- CHECK YOUR UNDERSTANDING:
1: In the fracture healing study summary, how many weeks after fracture was healing assessed?
2: Please repeat the part of the fracture healing study summary starting with "This study confirms" and going on through "be used cautiously.", word for word.

This study evaluated the effect of COX-2 inhibitors on fracture healing. Female Sprague-Dawley rats were provided a femoral fracture and treated with varying dosages and at different time periods of celecoxib. At eight weeks after fracture, healing was assessed with radiography and destructive torsional mechanical testing. Celecoxib treatment effect on fracture healing was assessed by measuring prostaglandin E2 and F2 levels. Celecoxib dosages as low as 2 mg/kg/day reduced fracture callus mechanical properties and caused a significant increase in the proportion of nonunions. In addition, celecoxib dosages of 4 mg/kg/day for 5 days reduced fracture callus mechanical properties and significantly increased proportions of nonunions. Celecoxib therapy prior to fracture or initiated 14 days after fracture did not significantly increase the proportion of nonunions. Celecoxib treatment at a dose of 4 mg./kg./day reduced fracture callus prostaglandin E2 and F2 levels by greater than 60 %.
This study confirms that COX-2 selective nonsteroidal anti-inflammatory medications can significantly effect fracture callus formation and increase the potential for nonunion formation. However, evidence suggests that the timing of administration of the COX-2 inhibitor can be a significant factor. However, until further studies are performed in humans, the use of COX-2 inhibitors in patients being treated for a fracture should be used cautiously.
Cox, Inhibitors, Fracture, Healing, Cyclooxygenase

- RECORDED INFORMATION:
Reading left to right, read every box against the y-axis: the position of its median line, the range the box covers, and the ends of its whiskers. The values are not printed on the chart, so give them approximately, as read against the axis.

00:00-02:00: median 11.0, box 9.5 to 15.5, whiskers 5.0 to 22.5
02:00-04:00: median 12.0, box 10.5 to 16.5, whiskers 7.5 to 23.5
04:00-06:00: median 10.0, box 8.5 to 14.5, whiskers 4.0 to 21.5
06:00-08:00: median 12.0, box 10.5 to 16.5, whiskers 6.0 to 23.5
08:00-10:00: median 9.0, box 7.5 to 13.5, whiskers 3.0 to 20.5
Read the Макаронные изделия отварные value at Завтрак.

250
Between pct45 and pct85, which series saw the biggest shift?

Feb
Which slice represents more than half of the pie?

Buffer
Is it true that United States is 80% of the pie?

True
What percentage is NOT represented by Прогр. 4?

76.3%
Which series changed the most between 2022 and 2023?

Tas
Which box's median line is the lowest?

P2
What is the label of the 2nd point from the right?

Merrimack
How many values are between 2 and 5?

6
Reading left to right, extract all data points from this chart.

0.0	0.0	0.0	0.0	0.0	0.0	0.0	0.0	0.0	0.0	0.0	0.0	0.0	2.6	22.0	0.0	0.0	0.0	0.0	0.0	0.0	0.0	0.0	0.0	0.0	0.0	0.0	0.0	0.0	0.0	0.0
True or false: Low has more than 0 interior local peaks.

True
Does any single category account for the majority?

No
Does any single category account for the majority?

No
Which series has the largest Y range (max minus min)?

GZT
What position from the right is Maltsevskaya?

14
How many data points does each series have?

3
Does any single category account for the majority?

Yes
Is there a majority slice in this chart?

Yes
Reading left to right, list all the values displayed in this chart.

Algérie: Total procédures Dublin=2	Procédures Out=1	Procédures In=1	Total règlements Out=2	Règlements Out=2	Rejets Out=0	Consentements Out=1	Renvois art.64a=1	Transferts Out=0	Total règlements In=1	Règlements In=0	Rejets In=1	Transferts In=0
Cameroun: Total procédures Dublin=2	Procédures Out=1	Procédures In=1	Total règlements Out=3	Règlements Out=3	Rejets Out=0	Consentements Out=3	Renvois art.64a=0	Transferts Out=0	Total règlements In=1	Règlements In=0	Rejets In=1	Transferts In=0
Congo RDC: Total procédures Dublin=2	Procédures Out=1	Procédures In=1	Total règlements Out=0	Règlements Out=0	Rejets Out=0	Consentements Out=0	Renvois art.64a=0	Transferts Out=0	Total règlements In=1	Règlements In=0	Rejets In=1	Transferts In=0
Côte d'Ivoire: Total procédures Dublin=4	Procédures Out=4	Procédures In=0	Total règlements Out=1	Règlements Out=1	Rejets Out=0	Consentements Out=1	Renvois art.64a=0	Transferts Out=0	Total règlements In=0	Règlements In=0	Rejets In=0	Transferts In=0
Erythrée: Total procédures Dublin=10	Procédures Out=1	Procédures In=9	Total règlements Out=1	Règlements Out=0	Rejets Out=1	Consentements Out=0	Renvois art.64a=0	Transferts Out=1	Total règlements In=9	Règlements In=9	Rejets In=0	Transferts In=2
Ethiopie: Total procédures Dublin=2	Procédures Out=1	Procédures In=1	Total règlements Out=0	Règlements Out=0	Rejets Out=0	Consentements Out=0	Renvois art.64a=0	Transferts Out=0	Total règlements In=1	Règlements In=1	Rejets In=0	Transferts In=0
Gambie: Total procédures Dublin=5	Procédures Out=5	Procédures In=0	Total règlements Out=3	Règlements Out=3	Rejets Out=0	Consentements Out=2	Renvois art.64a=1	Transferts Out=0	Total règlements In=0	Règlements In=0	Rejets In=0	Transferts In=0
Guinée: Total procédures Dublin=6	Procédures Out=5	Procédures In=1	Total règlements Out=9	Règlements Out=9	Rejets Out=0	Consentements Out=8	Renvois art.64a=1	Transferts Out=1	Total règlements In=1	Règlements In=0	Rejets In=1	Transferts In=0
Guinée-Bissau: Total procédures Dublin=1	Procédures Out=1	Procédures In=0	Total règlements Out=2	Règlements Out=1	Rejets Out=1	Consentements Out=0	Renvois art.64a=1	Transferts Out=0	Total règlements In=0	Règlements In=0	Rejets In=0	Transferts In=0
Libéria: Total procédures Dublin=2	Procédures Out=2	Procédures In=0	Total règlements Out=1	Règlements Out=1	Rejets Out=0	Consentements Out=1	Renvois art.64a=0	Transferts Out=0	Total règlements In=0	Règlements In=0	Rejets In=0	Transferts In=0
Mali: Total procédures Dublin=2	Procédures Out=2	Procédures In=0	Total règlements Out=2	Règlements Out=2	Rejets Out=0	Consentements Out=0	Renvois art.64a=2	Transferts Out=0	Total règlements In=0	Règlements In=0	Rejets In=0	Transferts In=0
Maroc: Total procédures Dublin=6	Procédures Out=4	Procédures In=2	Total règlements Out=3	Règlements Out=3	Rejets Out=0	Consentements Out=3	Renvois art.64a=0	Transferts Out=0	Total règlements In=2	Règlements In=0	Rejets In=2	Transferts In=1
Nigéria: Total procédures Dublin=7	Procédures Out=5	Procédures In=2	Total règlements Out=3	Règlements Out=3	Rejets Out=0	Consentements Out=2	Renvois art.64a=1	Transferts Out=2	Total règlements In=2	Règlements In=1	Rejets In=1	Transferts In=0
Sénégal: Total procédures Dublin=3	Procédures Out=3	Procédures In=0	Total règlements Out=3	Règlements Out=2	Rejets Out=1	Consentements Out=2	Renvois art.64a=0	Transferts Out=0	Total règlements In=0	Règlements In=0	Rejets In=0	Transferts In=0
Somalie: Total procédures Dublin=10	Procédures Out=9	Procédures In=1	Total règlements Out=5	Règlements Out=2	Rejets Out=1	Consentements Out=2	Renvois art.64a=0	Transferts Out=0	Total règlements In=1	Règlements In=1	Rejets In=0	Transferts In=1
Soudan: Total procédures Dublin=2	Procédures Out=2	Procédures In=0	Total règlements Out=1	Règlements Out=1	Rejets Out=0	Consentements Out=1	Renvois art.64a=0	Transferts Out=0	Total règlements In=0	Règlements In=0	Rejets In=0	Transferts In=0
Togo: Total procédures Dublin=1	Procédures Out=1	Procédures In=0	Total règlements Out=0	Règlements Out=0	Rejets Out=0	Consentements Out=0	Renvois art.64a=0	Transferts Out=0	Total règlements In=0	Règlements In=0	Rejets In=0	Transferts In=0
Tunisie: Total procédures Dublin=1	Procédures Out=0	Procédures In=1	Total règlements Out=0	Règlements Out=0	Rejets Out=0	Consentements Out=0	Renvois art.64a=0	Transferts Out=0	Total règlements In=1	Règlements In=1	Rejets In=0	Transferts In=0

- WRITTEN RESPONSES:
1: Eight weeks after fracture.

2:
This study confirms that COX-2 selective nonsteroidal anti-inflammatory medications can significantly effect fracture callus formation and increase the potential for nonunion formation. However, evidence suggests that the timing of administration of the COX-2 inhibitor can be a significant factor. However, until further studies are performed in humans, the use of COX-2 inhibitors in patients being treated for a fracture should be used cautiously.